▶ _What you have to do_:
From the line that contains "middle dip: (241, 220)" to the last line of the data, every line is to be transcribed exactly; no other line is to be included.

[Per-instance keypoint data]
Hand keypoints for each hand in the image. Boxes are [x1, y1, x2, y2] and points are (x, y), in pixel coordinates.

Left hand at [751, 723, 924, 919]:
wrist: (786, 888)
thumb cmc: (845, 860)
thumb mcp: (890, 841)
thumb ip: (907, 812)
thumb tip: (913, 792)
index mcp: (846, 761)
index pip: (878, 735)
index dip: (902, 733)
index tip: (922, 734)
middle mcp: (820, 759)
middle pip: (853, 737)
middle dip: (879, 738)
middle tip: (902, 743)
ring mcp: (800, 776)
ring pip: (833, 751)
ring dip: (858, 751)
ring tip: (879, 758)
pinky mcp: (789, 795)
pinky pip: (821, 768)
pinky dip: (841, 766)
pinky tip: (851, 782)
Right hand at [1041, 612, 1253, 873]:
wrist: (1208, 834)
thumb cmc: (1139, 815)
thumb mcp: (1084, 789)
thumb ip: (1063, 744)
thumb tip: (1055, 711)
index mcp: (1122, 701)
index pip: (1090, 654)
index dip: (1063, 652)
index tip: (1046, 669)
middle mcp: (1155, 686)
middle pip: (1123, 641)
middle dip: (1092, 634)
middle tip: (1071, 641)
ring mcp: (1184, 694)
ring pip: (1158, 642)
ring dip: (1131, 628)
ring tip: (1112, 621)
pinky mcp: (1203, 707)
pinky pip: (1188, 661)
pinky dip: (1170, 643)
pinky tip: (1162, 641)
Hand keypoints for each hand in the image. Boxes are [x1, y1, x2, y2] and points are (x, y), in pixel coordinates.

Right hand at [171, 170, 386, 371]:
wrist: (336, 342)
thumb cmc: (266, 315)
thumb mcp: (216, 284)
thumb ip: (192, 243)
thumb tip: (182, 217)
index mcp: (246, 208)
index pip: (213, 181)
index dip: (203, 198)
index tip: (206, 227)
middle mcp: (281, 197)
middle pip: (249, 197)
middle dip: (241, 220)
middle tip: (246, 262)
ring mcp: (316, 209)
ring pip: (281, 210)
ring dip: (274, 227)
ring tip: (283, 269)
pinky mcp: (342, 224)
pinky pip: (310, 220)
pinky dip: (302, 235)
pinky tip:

▶ _Answer to the exercise_:
middle dip: (241, 220)
middle tip: (246, 262)
ring mcp: (316, 209)
ring pip: (281, 210)
ring dip: (274, 227)
ring tip: (283, 269)
pinky mcp: (342, 224)
pinky pip: (310, 220)
pinky dip: (302, 235)
pinky tip:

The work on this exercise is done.